§ **Assignment**
Output the data below in full, byte for byte. Nothing may differ.

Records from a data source

===

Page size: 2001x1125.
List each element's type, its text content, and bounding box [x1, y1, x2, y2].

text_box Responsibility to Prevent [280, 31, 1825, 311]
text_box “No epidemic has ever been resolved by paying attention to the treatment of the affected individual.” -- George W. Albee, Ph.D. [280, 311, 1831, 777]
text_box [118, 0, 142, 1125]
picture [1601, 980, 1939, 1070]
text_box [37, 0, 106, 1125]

===

§ **Solved problem**
Page size: 2001x1125.
List each element's type, its text content, and bounding box [x1, y1, x2, y2].

text_box Responsibility to Prevent [280, 31, 1825, 311]
text_box “No epidemic has ever been resolved by paying attention to the treatment of the affected individual.” -- George W. Albee, Ph.D. [280, 311, 1831, 777]
text_box [118, 0, 142, 1125]
picture [1601, 980, 1939, 1070]
text_box [37, 0, 106, 1125]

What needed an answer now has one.